The U.S. did its best to make the Soviet Union miserable in Afghanistan, and then it made the same mistake as the Soviet Union, fighting a twenty-year war contrasted to the Soviet’s war that lasted half as long. From Srdja Trifkovic at chroniclesmagazine.org:
The latest episode in an ironic reversal of the roles of the foreign powers that have tried their luck in Afghanistan is unfolding before our eyes. Britain’s profitless involvement (1839-1919) is ancient history, but more recently the Soviet intervention (1979-1989) and America’s subsequent “longest war” (2001-2021) have both ended in strategic failures.
Because the United States failed to know its enemy, it appears to have cleared the ground for China’s grand entry into the geopolitical game in Central Asia. That entry may well be successful, in the medium term at least, because it will not be accompanied by Beijing’s attempts to establish an ideologically friendly government in Kabul, or to conduct experiments in social engineering in the tribal lands, as the U.S. has a history of doing.

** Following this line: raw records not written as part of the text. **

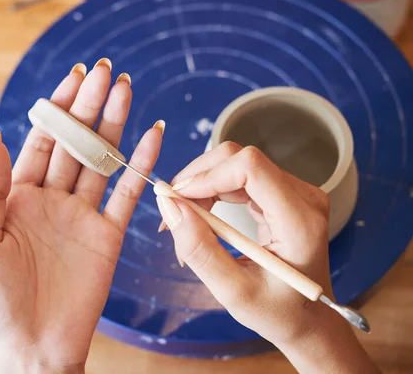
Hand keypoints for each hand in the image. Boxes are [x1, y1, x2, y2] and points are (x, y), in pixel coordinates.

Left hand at [0, 61, 162, 372]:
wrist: (33, 346)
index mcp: (18, 195)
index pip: (41, 140)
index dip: (57, 108)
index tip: (74, 78)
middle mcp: (53, 198)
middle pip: (75, 142)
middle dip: (89, 106)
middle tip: (106, 70)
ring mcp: (83, 215)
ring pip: (102, 160)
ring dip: (115, 125)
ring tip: (127, 88)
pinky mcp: (109, 235)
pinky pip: (128, 194)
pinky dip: (141, 164)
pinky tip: (152, 134)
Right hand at [157, 142, 378, 372]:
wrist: (307, 319)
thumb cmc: (276, 312)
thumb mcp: (232, 292)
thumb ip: (200, 250)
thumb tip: (169, 206)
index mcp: (299, 221)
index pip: (251, 167)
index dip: (208, 176)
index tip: (177, 200)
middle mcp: (303, 196)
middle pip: (239, 158)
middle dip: (198, 179)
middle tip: (172, 212)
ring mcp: (295, 192)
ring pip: (235, 163)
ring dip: (201, 185)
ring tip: (182, 219)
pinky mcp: (282, 193)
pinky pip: (239, 175)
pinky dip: (212, 190)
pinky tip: (199, 215)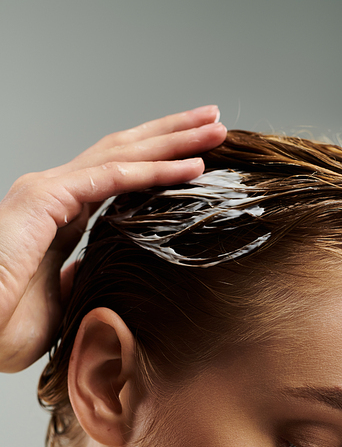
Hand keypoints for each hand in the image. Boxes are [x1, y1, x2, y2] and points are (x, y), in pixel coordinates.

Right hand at [0, 105, 225, 372]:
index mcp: (61, 213)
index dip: (158, 161)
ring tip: (215, 130)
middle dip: (172, 134)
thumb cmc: (3, 323)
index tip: (197, 156)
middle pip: (125, 152)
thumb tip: (98, 267)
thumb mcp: (60, 299)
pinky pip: (111, 178)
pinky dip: (154, 170)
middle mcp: (57, 192)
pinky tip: (191, 167)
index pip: (118, 176)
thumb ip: (79, 276)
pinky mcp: (46, 198)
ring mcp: (49, 190)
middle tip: (214, 123)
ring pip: (123, 155)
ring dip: (173, 141)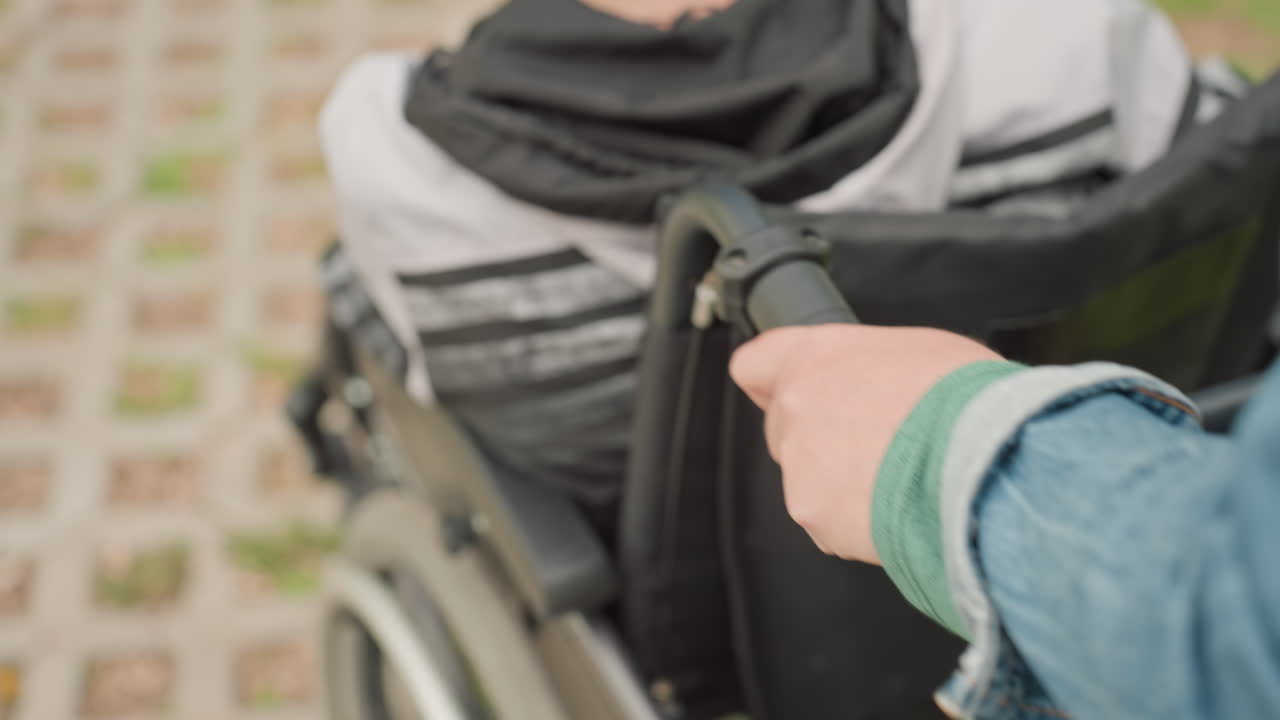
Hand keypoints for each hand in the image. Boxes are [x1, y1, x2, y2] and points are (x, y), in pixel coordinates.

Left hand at [729, 325, 1000, 563]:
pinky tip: (899, 507)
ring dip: (842, 485)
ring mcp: (800, 464)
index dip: (769, 379)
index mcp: (817, 357)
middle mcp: (797, 406)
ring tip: (900, 480)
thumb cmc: (965, 400)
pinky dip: (858, 523)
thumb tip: (880, 383)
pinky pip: (829, 522)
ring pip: (808, 479)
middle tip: (873, 445)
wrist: (982, 460)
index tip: (778, 390)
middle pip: (784, 428)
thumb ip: (872, 366)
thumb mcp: (921, 352)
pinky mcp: (813, 514)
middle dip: (819, 439)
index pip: (756, 364)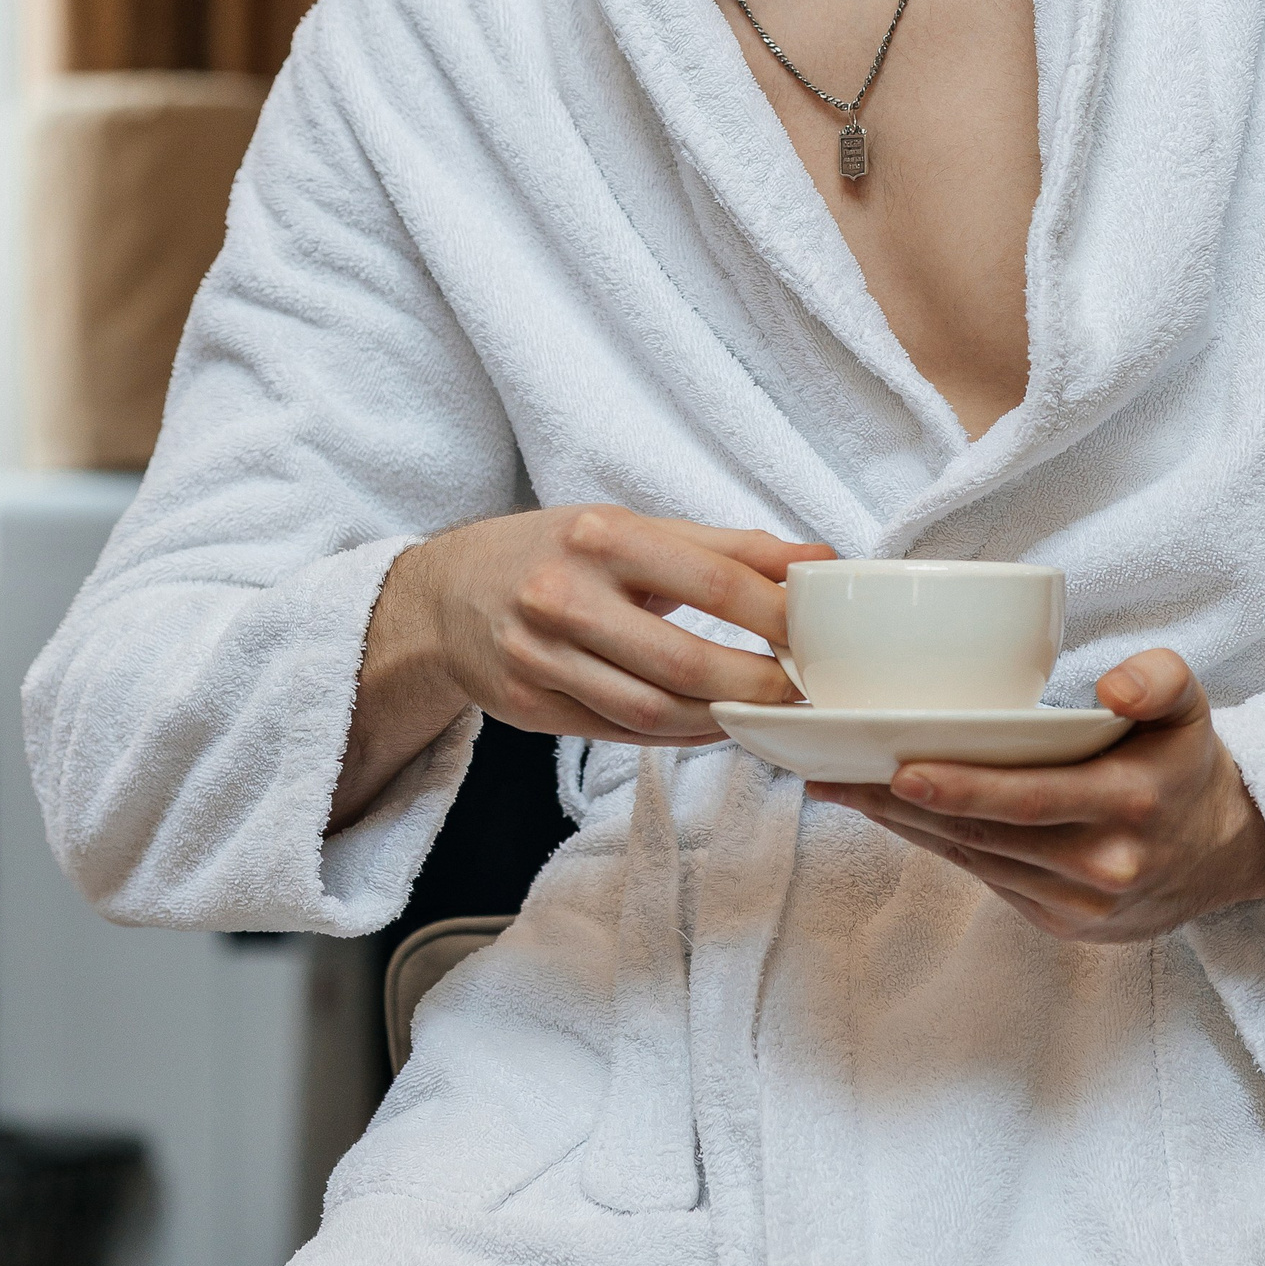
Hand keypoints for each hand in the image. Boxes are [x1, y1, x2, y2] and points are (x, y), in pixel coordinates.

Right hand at [330, 507, 829, 830]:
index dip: (777, 615)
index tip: (816, 634)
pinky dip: (675, 736)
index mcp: (602, 536)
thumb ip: (726, 547)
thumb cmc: (556, 551)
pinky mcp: (528, 707)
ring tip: (760, 713)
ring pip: (652, 710)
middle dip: (756, 683)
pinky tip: (709, 725)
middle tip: (800, 691)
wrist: (447, 593)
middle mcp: (565, 595)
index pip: (714, 582)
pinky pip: (619, 733)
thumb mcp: (632, 529)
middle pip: (685, 660)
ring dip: (719, 719)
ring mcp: (541, 657)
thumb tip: (817, 561)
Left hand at [804, 648, 1264, 941]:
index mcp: (1130, 805)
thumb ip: (1160, 679)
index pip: (1030, 798)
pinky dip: (940, 849)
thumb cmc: (1188, 763)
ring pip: (977, 861)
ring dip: (906, 829)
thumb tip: (1113, 687)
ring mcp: (1082, 906)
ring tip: (845, 791)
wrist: (1228, 851)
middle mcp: (1104, 866)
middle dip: (902, 806)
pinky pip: (989, 881)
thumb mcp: (1193, 707)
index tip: (897, 767)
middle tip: (834, 775)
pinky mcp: (1064, 925)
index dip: (960, 788)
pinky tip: (898, 818)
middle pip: (985, 835)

Back in the early 1980s, following the deployment of the Soviet army in an operation which completely lacked strategic clarity, the nascent Islamic resistance movement was used by the Carter Administration as a tool of undermining Moscow’s credibility and getting it bogged down in an unwinnable war. In a memorable 1998 interview with France’s news magazine Le Nouvel Observateur, Carter’s National Security Advisor Zbigniew Brzezinski described how he advised President Carter in the summer of 1979 to draw the Soviets into military intervention.

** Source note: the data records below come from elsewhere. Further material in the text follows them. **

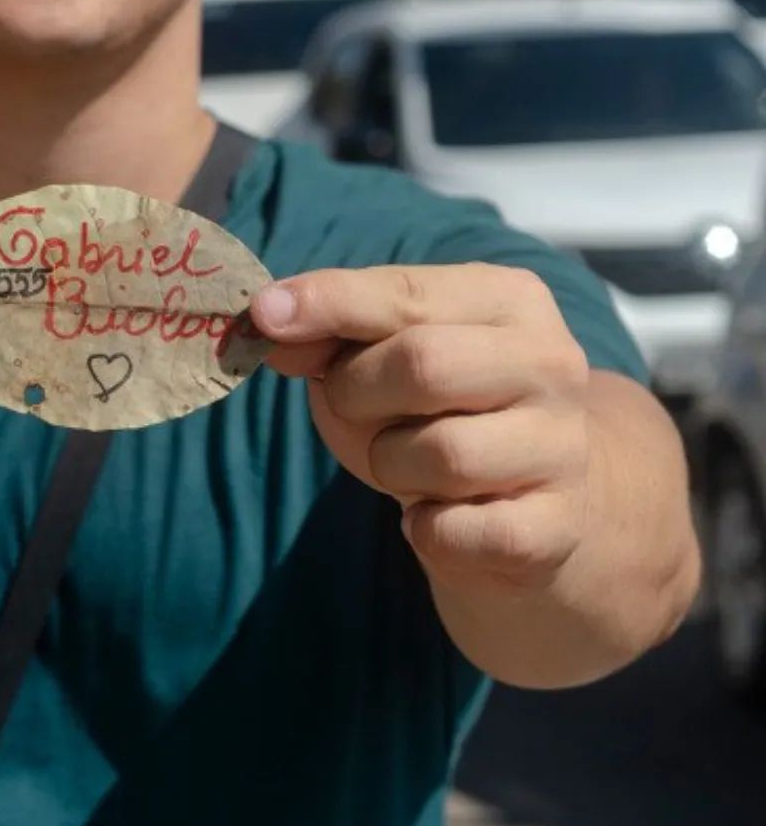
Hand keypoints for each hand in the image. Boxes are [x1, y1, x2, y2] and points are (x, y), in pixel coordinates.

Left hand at [249, 264, 592, 594]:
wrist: (533, 507)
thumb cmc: (442, 413)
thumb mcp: (383, 358)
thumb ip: (328, 333)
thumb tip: (269, 323)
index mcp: (510, 300)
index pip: (406, 294)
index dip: (328, 303)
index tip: (263, 313)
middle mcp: (551, 363)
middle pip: (424, 365)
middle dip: (358, 392)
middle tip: (353, 407)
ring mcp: (562, 446)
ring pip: (441, 454)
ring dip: (390, 465)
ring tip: (408, 464)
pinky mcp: (554, 527)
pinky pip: (456, 531)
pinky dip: (424, 529)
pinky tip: (436, 515)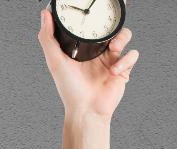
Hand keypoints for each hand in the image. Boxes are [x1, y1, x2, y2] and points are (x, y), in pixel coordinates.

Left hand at [39, 7, 138, 121]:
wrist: (86, 110)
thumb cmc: (70, 89)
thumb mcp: (55, 61)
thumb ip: (48, 38)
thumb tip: (44, 14)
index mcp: (83, 47)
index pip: (91, 25)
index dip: (95, 16)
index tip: (97, 7)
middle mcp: (97, 51)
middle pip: (111, 26)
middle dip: (114, 21)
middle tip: (111, 19)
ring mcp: (111, 59)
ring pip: (125, 36)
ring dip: (122, 39)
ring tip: (113, 48)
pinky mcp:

“That secret operation was an excellent idea,” Brzezinski said. “It had the effect of drawing the Russians into the Afghan trap…. Indeed, for almost 10 years, Moscow had to carry on a war that was unsustainable for the regime, a conflict that brought about the demoralization and finally the breakup of the Soviet empire.”
Asked if he regretted having armed future terrorists, Brzezinski was adamant: “What is more important in world history? The Taliban or the collapse of the Soviet empire? Some agitated Moslems or the liberation of Central Europe and the end of the Cold War?” He further rejected the notion that Islamic fundamentalism was a global menace as “nonsense.”